Exponential, logarithm, and power function

template<typename T>
Complex<T> exp(Complex<T> z)

Evaluates the complex exponential of z.

template<typename T>
Complex<T> log(Complex<T> z)

Evaluates the complex logarithm of z.

template<typename T>
Complex<T> pow(Complex<T> z0, Complex<T> z1)

Evaluates the complex power of z0 raised to the z1.

Trigonometric functions

template<typename T>
Complex<T> sin(Complex<T> z)

Evaluates the complex sine function for z.

template<typename T>
Complex<T> cos(Complex<T> z)

Evaluates the complex cosine function for z.

template<typename T>
Complex<T> tan(Complex<T> z)

Evaluates the complex tangent function for z.

template<typename T>
std::pair<Complex<T>, Complex<T>> sincos(Complex<T> z)

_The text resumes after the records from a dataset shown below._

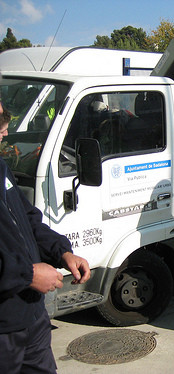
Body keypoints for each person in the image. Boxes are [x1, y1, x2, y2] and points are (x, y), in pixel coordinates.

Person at [0, 103, 91, 373]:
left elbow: (27, 219)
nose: (5, 134)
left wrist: (63, 252)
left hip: (31, 316)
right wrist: (26, 274)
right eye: (0, 127)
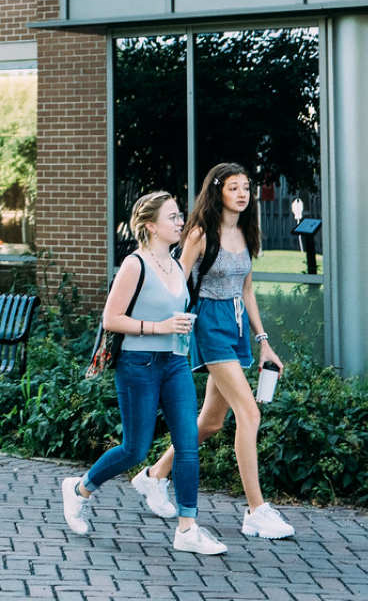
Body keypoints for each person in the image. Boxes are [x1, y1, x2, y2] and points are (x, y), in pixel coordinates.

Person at [134, 163, 296, 540]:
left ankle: (154, 475)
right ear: (218, 191)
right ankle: (256, 511)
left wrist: (263, 342)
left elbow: (247, 290)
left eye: (247, 188)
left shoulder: (245, 232)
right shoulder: (199, 233)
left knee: (210, 423)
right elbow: (175, 281)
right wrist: (163, 330)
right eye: (234, 188)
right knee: (250, 414)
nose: (242, 194)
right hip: (208, 324)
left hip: (236, 326)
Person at [60, 191, 227, 555]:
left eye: (180, 215)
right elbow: (111, 319)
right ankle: (79, 489)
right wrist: (161, 326)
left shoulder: (177, 265)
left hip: (175, 363)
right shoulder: (135, 264)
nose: (180, 221)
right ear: (151, 226)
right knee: (134, 449)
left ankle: (187, 528)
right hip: (139, 365)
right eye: (172, 217)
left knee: (187, 446)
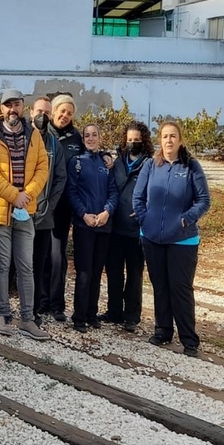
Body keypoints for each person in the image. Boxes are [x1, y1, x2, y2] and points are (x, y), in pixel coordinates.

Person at [133, 121, 210, 357]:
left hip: (182, 240)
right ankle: (163, 331)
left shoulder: (191, 166)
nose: (169, 140)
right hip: (152, 237)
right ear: (160, 140)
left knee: (180, 288)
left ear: (180, 140)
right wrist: (145, 221)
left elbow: (204, 200)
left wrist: (187, 219)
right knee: (160, 286)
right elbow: (138, 197)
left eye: (173, 136)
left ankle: (189, 339)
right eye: (165, 136)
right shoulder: (150, 165)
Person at [0, 89, 49, 340]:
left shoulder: (35, 136)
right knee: (2, 264)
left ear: (23, 107)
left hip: (25, 211)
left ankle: (28, 320)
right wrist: (14, 196)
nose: (12, 109)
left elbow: (43, 167)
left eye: (17, 104)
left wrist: (27, 195)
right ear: (1, 109)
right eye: (8, 105)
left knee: (26, 267)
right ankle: (4, 315)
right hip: (0, 213)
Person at [99, 121, 152, 332]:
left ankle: (131, 316)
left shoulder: (150, 163)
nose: (133, 143)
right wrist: (104, 154)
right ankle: (114, 312)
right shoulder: (117, 161)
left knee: (135, 274)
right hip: (115, 226)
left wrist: (144, 210)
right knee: (113, 272)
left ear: (144, 141)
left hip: (136, 229)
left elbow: (155, 191)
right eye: (129, 140)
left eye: (137, 140)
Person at [66, 124, 119, 333]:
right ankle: (79, 316)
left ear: (100, 137)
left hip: (104, 225)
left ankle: (91, 313)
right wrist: (83, 214)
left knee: (97, 272)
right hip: (84, 225)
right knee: (84, 272)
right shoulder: (77, 162)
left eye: (94, 135)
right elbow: (71, 192)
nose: (90, 138)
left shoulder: (106, 164)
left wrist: (107, 212)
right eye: (86, 135)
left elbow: (113, 191)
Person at [46, 94, 83, 322]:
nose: (65, 116)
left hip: (63, 206)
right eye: (62, 111)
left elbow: (90, 154)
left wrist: (107, 157)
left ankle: (56, 304)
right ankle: (39, 302)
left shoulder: (76, 137)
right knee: (40, 254)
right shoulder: (41, 132)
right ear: (53, 111)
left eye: (69, 113)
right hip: (41, 203)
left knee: (58, 256)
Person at [30, 97, 67, 327]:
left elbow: (60, 178)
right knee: (12, 262)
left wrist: (49, 206)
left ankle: (34, 310)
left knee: (37, 264)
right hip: (20, 212)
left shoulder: (55, 144)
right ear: (31, 112)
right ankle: (0, 306)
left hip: (44, 216)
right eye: (39, 111)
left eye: (46, 112)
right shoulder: (21, 136)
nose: (42, 116)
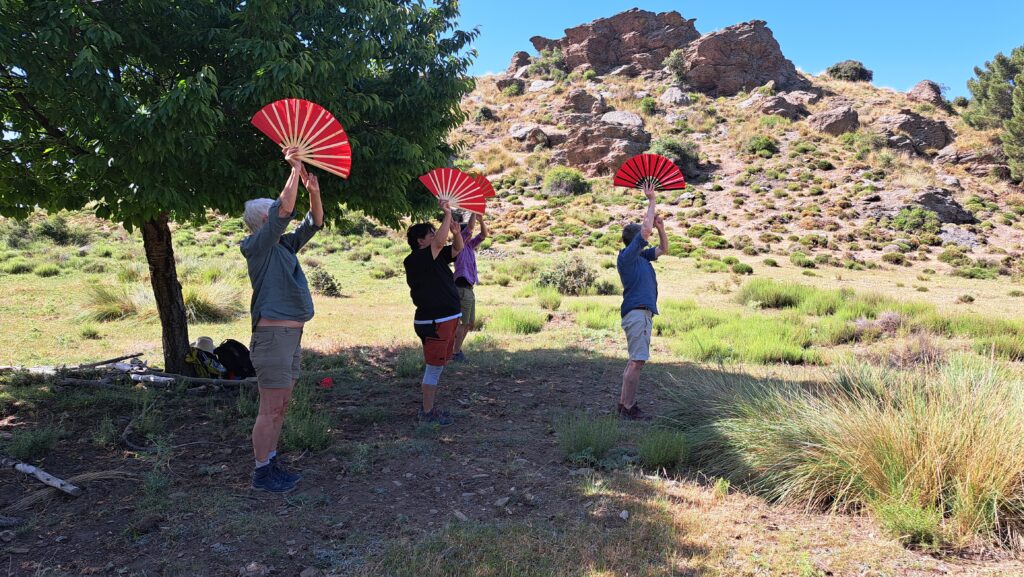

Jointly evaluates the complex sine and cosine function for z.

template<typename T>
Complex<T> asin(Complex<T> z)

Evaluates the complex arc sine function for z.

template<typename T>
Complex<T> acos(Complex<T> z)

Evaluates the complex arc cosine function for z.

template<typename T>
Complex<T> atan(Complex<T> z)

Evaluates the complex arc tangent function for z.

Hyperbolic functions

template<typename T>
Complex<T> sinh(Complex<T> z)

Evaluates the complex hyperbolic sine function for z.

template<typename T>
Complex<T> cosh(Complex<T> z)

Evaluates the complex hyperbolic cosine function for z.

template<typename T>
Complex<T> tanh(Complex<T> z)

Evaluates the complex hyperbolic tangent function for z.

template<typename T>
std::pair<Complex<T>, Complex<T>> sincosh(Complex<T> z)

Jointly evaluates the complex hyperbolic sine and cosine function for z.

template<typename T>
Complex<T> asinh(Complex<T> z)

Evaluates the complex hyperbolic arc sine function for z.

template<typename T>
Complex<T> acosh(Complex<T> z)

Evaluates the complex hyperbolic arc cosine function for z.

template<typename T>
Complex<T> atanh(Complex<T> z)

Evaluates the complex hyperbolic arc tangent function for z.

Miscellaneous functions

std::pair<T, T> sincos_arg_diff(const Complex<T> &z1, const Complex<T> &z2)

Efficiently evaluates sin(arg(z1) - arg(z2)) and cos(arg(z1) - arg(z2)).

template<typename T>
Complex<T> sqrtz(T x)

Compute the complex square root of a real-valued argument x (which may be negative). This is considerably more efficient than the general complex square root above.